(Materials provided Opens)

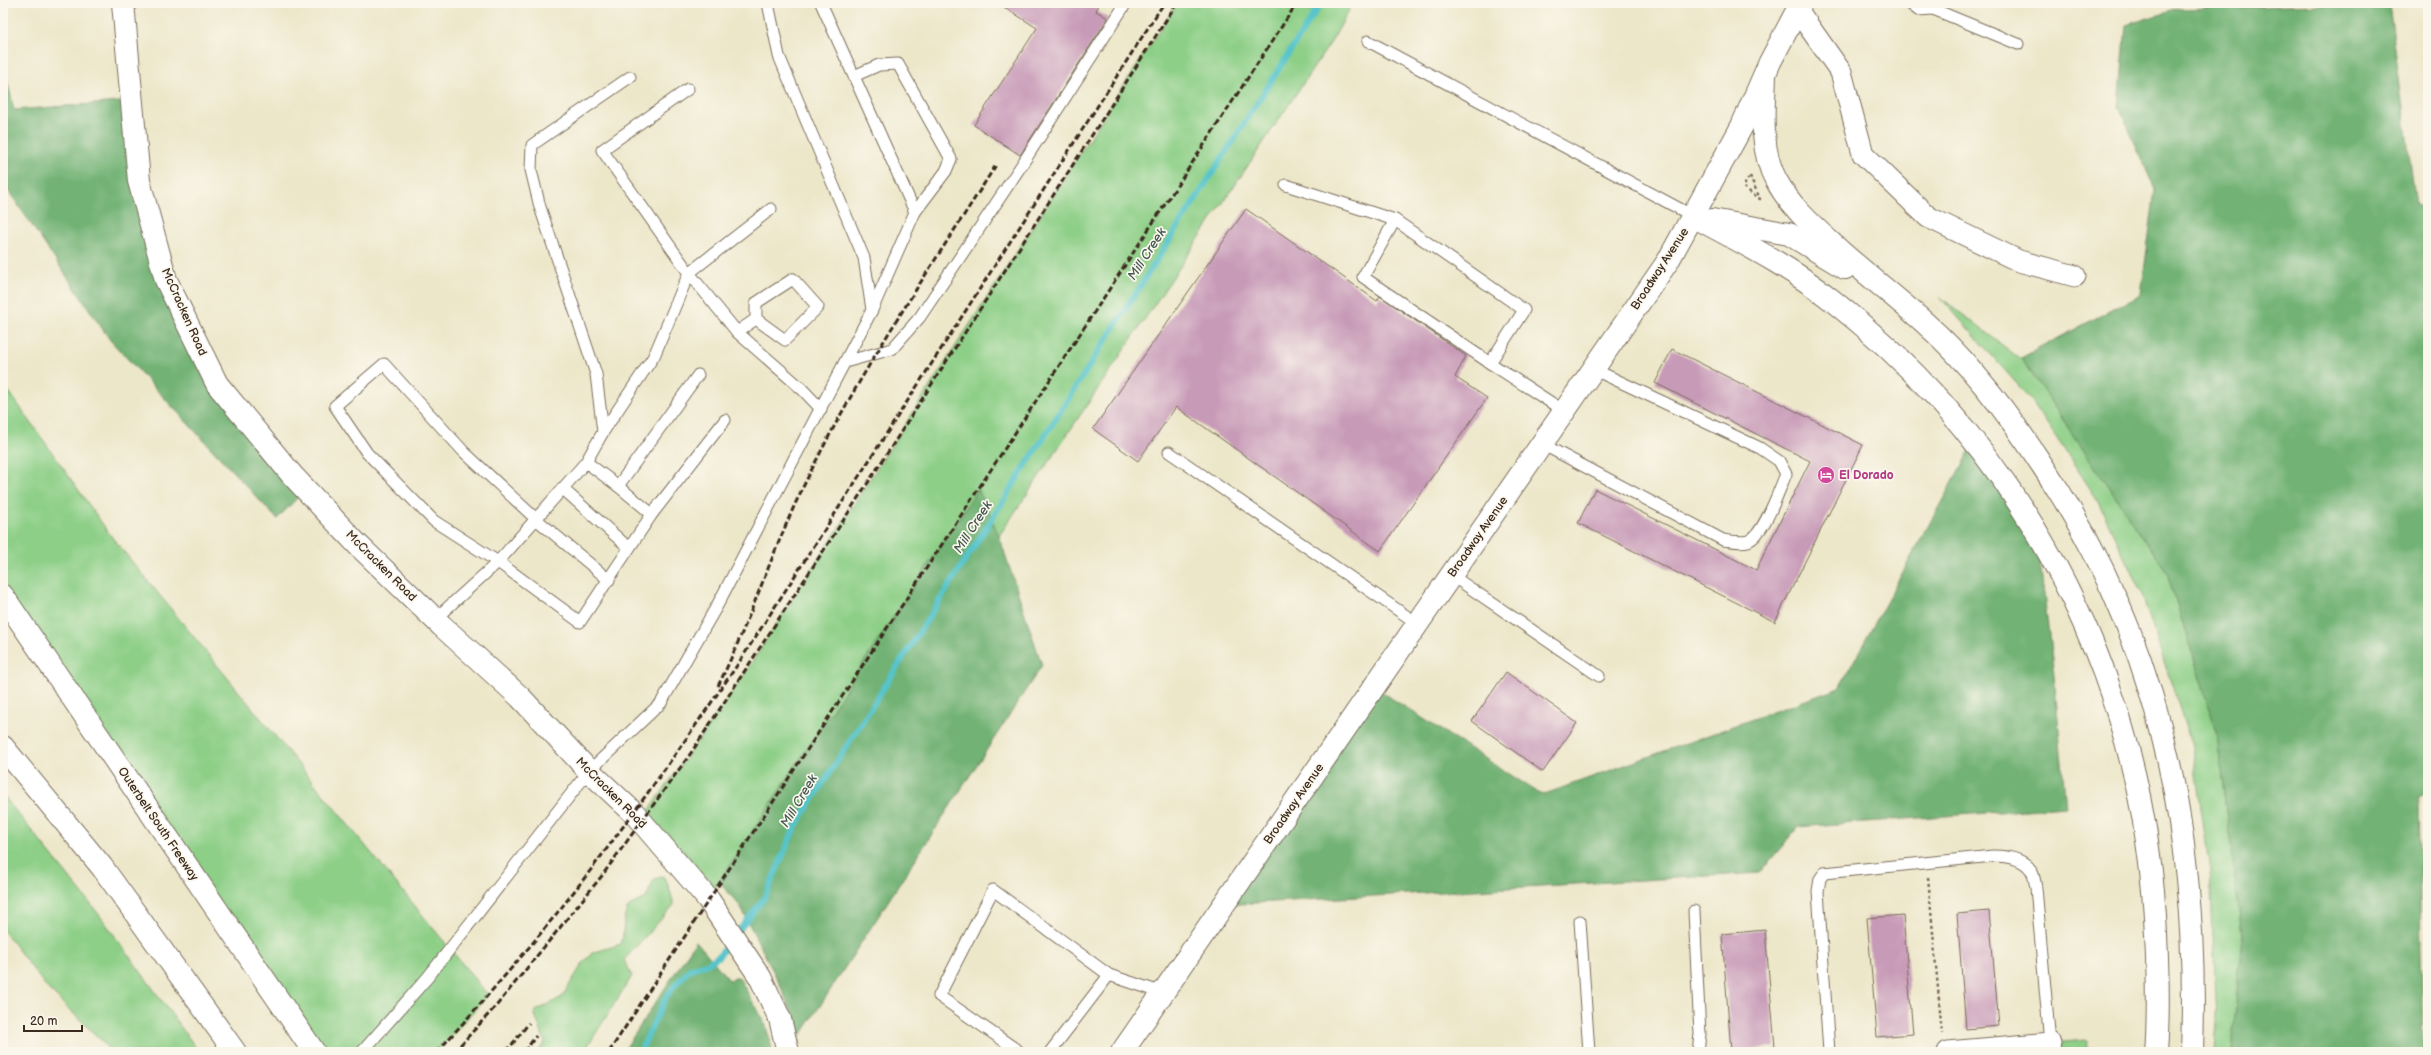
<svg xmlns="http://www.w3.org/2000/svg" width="2431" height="1055" font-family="'Balsamiq Sans',sans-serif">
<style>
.green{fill:#8dcf87;stroke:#647c52}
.forest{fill:#72b274;stroke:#566e49}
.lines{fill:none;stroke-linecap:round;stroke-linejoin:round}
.stream{stroke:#56c4ca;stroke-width:6}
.building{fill:#c79ab7}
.service-casing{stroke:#796c5a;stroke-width:13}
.minor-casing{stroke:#796c5a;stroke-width:23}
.tertiary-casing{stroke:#796c5a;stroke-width:24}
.primary-casing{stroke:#796c5a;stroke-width:24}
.motorway-casing{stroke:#796c5a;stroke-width:24}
.path{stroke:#796c5a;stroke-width:2.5;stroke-dasharray:3 3;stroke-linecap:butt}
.service{stroke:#fff;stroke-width:11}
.minor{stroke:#fff;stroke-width:21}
.tertiary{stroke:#fff;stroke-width:22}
.primary{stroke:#fff;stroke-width:22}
.motorway{stroke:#fff;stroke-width:22}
.rail{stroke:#3b2a1e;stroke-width:3;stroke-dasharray:6 3;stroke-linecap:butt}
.labels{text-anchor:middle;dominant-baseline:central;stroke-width:3.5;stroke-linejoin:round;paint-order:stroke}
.street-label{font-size:12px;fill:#3b2a1e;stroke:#fbf7ec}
.hotel-label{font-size:12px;font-weight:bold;fill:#b23c85;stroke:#fbf7ec;text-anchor:start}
.water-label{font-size:13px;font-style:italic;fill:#435852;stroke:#fbf7ec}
</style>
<rect width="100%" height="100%" fill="#fbf7ec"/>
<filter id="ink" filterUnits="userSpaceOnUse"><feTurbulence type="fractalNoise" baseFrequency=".025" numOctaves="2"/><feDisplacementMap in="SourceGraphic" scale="8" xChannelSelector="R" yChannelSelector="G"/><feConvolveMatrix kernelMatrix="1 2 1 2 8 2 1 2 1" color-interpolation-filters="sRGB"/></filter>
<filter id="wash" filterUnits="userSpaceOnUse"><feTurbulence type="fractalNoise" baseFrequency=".012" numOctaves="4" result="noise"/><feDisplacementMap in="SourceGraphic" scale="16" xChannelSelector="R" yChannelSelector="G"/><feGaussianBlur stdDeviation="0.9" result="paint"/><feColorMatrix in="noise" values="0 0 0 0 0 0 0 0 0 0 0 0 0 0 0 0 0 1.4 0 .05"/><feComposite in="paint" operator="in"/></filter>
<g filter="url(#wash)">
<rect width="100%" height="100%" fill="#ede7ca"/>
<g class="green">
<polygon points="1177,3 1353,3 1333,39 999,536 978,489 708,899 641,822 743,676"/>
<polygon points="1940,297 2023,361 2167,573 2218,736 2242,936 2232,1052 2215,1052 2217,1021 2210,871 2192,746 2142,595 2097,499 2032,401"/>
<polygon points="3,383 111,536 488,995 437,1052 313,1052 3,596"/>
<polygon points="3,795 101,917 199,1052 110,1052 103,1042 48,989 3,930"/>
<path d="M663,876L669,887L674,905L624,960L632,976L584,1052H538L545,1042L534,1012L562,997L583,963L592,953L621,944C625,933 621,913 631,905C635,902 642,901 646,898L654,879Z"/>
<polygon points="2087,1040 2086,1052 1950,1052"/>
</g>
<g class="forest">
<polygon points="2389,3 2416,206 2428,206 2428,792 2418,796 2423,1052 2232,1052 2242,936 2218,736 2167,573 2021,358 2141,294 2155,190 2119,106 2126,25 2177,9"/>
<polygon points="3,62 14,110 132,101 139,181 217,384 306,489 277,519 110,340 3,183"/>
<polygon points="1975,441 2036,530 2054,675 2066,807 1798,827 1760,873 1223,905 1374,687 1542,795 1839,688"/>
<polygon points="978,489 999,536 1042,665 801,1035 780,985 740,906 719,882"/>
<polygon points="696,941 729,980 739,977 766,1026 773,1052 623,1052"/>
</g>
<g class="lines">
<polyline class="stream" points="640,1052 666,997 676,984 690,969 707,964 719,956 765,897 795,827 1321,3"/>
</g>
<g id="blocks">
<g class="building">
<polygon points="998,3 1100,3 1096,11 1108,18 1020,155 974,125 1037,28"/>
<polygon points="1246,209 1377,301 1380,296 1466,356 1455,377 1487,398 1380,551 1176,407 1138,461 1093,429"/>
<polygon points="1672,349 1863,445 1775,622 1578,523 1595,489 1756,570 1810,461 1655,383"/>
<polygon points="1506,672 1577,723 1543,772 1472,721"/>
<polygon points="1989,911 1999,1026 1966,1029 1957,914"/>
<polygon points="1903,915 1913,1034 1877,1037 1867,918"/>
<polygon points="1765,930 1775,1047 1731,1051 1722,934"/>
</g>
</g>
</g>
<g filter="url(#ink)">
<use href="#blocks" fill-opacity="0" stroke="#796c5a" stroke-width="1"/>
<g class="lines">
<defs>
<g id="service">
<polyline points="821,3 915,212 872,310"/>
<polyline points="1909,3 1918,10 1933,9 1937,4"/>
<polyline points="1933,9 2018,44"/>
<polyline points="1368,41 1693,216"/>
<polyline points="854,76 879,65 898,64 951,159 946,171 915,212"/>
<polyline points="688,89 602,150 689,273 737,332 802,389 821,409"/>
<polyline points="1286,185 1395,220 1524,310 1490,363 1564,411"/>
<polyline points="1395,220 1363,277 1490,363"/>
<polyline points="737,332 756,319 785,340 818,307 793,279 756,303 756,319"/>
<polyline points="845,362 892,349 920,317 1023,163 1126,3"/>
<polyline points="603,432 654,356 689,273 771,209"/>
<path d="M1542,444L1723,540C1731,541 1740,543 1748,541C1764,535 1779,490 1786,474L1779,461L1760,448L1593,369"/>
<polyline points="1169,452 1418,624"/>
<polyline points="586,462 618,486"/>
<polyline points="562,488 629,548"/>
<polyline points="652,514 618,486 698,375"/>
<polyline points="1451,575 1599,676"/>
<polyline points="609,580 536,519 464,452 384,364 335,406 367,453 434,521 498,562 580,622 652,514 725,420"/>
<polyline points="435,619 498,562 586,462 603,432 596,374 540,207 531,170 532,145 630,77"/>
<polyline points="1694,911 1700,1034 1698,1052"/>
<polyline points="1580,921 1589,1052"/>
<polyline points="362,1052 428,977 589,771 661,703 718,604 872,310 864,258 779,56 768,3"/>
<polyline points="1020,1052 939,996 993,890 1109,975 1163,993"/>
<polyline points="1050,1052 1109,975"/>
<path d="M1829,1052L1818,891L1820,879L1824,873L1993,856C2006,856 2023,858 2031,870C2034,874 2035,883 2036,888L2050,1043"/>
</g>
<g id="minor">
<polyline points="1798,11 1841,72 1863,154 1928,217 2019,261 2075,276"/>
<polyline points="1948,1052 2050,1043"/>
</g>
<polyline id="tertiary" points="123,3 139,181 166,280 217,384 292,475 357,544 442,626 520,697 589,771 634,813 708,899 760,977 780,1019 788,1052"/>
<polyline id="primary" points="1122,1052 1668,261 1742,126 1770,62 1801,3"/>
<g id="motorway">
<path d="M1765,75C1764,108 1759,149 1776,180C1792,209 1815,228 1839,250C1867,275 1897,298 1925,323C1977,369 2024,435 2060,493C2167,663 2199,854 2192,1052"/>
<path d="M1693,216C1741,242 1791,267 1833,301C2030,456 2145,684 2156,935C2158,974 2159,1013 2156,1052"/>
<polyline points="1712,220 1789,234 1845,268"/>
<polyline points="3,596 314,1052"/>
<polyline points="3,747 102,867 235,1052"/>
</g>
</defs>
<use href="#service" class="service-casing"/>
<use href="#minor" class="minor-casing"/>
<use href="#tertiary" class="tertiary-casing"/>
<use href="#primary" class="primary-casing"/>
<use href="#motorway" class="motorway-casing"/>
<g class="path">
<polygon points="1750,176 1760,199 1743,187"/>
<polyline points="1928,877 1942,1033"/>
</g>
<use href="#service" class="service"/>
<use href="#minor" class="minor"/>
<use href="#tertiary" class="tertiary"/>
<use href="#primary" class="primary"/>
<use href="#motorway" class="motorway"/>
<g class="rail">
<path d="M718,686C752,617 775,542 810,473C863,366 932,266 996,165"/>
<path d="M437,1052C474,1011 510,971 545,928C614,843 676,754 738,664L1164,3"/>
<polyline points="454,1052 497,1005 601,877 691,753 890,449 1177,3"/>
<polyline points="506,1052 529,1023"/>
<polyline points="524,1052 536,1036"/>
<polyline points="609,1052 1297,3"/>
</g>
</g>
</g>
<defs>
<symbol id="hotel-disc" viewBox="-11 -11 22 22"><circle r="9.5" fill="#d1479c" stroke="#fbf7ec"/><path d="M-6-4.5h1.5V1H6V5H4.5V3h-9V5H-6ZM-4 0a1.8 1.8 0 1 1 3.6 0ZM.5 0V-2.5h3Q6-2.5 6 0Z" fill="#fff"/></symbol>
</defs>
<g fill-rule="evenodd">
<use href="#hotel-disc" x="1816" y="465" width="20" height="20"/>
</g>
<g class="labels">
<g class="street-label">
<text transform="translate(1660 269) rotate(-57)">Broadway Avenue</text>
<text transform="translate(184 312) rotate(66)">McCracken Road</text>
<text transform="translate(1478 537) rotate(-55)">Broadway Avenue</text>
<text transform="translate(381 566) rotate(45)">McCracken Road</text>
<text transform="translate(611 793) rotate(45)">McCracken Road</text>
<text transform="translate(1294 804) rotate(-55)">Broadway Avenue</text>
<text transform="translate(158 824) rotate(56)">Outerbelt South Freeway</text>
</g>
<g class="hotel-label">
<text x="1839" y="475">El Dorado</text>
</g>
<g class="water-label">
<text transform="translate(1147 254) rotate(-57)">Mill Creek</text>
<text transform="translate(973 527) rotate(-57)">Mill Creek</text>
<text transform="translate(799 801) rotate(-59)">Mill Creek</text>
</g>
</g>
<rect width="2431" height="1055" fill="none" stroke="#fbf7ec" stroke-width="16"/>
<path d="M24 1025v6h58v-6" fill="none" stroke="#3b2a1e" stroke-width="2"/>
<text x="30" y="1025" font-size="12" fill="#3b2a1e" stroke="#fbf7ec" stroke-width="3" paint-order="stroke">20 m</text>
</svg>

(Materials provided Closes)

Looking through the records, copy out every line in which the word "round" is found.

.lines{fill:none;stroke-linecap:round;stroke-linejoin:round}
.labels{text-anchor:middle;dominant-baseline:central;stroke-width:3.5;stroke-linejoin:round;paint-order:stroke}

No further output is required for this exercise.